The Story of Charlie by Revlon, Liberation via Perfume

This week saw the end of two television series. One was The Late Show with David Letterman and the other was Mad Men. David Letterman had been the man who took the late-night talk show and changed it up. Mad Men was this perfect time capsule of America as it grew up during the 1960’s as seen through an advertising executive. When both started out they were the new cool thing. Then they both lived long enough to become perennials without the buzz. When I think of perfume I usually don’t think of it in those terms. There are great perfumes and they have continued to last attaining their own kind of persistent classicism.

charlie bottle

This past weekend at Sniffapalooza Spring Fling Michael Edwards, who I consider to be the perfume equivalent of the Navajo wisdom keeper, reminded me of a perfume which changed everything back in 1973. That perfume was Charlie by Revlon.

As Mr. Edwards recounted prior to 1973 the great majority of perfume was purchased by men for the women in their life. As women entered the workplace and began to find their economic footing Revlon wanted to make a perfume to appeal to that demographic. In 1973 Charlie was released, it was composed by perfumer Francis Camail. M. Camail composed a floral-aldehyde perfume but one not nearly as heavy, or “old lady”, as other prominent floral–aldehydes. Revlon was aggressively hoping to attract the 20-something liberated woman. They were also hoping to create an entire lifestyle brand to cater to that demographic. The approach to this produced one of the classic television commercials of all time.

The television commercial showed this blond statuesque woman getting out of a Rolls Royce in a gold silk pantsuit. As she walks into the bar it is clear she is known by all of the men she encounters. The catchy jingle was sung by lounge singer extraordinaire Bobby Short. If there was an ideal for a liberated woman to try and emulate here it was. A woman exalting her freedom with a laugh.

This worked spectacularly well as within three years Charlie was the best-selling perfume in the world.
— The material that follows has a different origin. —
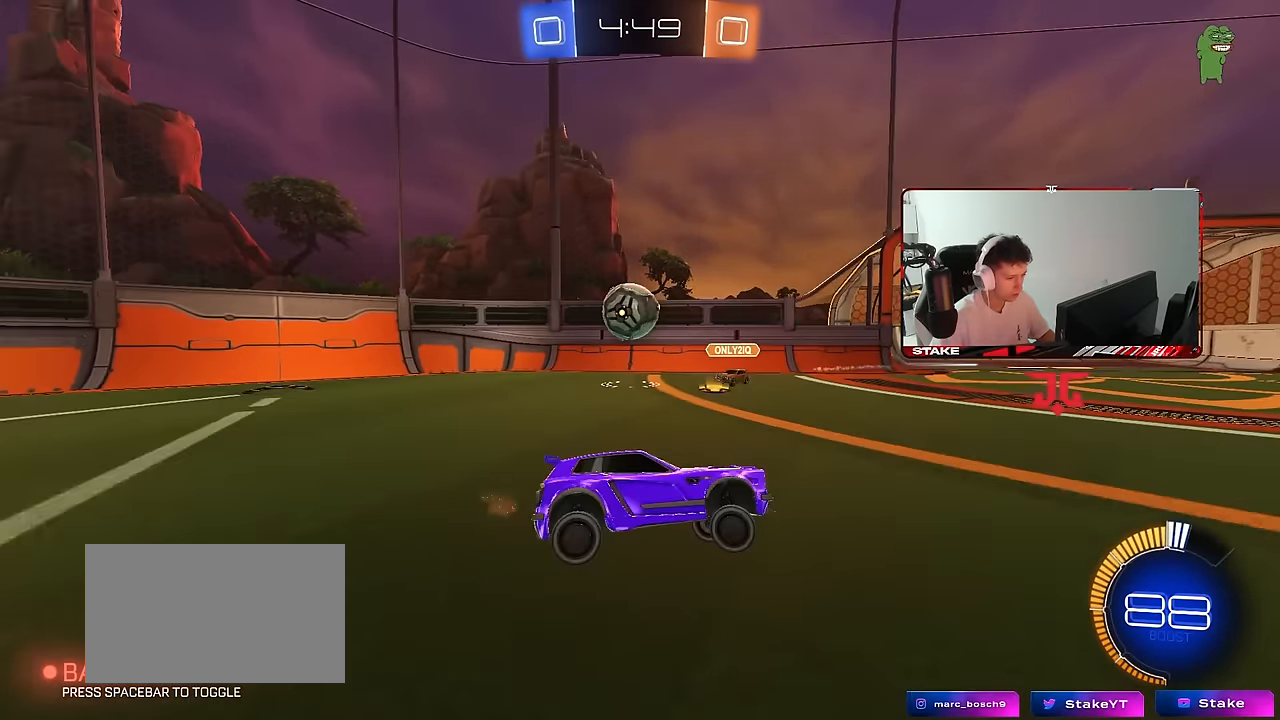
{"keys": ["d", "w"], "mouse": ["left"], "mouse_move": "still", "events": [[17, "shift", "down"], [100, "shift", "up"], [283, "mouse_left", "down"], [333, "shift", "down"], [433, "shift", "up"]]}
Revlon had done exactly what they wanted. They had created a new demographic of consumer pointed towards buying their products. The men were no longer going to be the ones who made the fragrance purchases anymore.

charlie advertisement

Every time Mr. Edwards reminds me of the influence Charlie had it makes me all the more surprised it hasn’t really lasted as other perfumes from that era have. Now it is found on the back shelf of your local drug store. Forgotten, probably collecting dust. It is like the women who made Charlie so successful; once opened up to the world of buying their own perfume found something they liked better. It reminds me of that last shot of Don Draper from Mad Men embracing the societal changes but finding a way to leverage them into an advertising angle. Charlie is the story of how Revlon changed the entire sociology of perfume and like Mad Men and David Letterman has now retired to be fondly remembered but not contemporaneously used.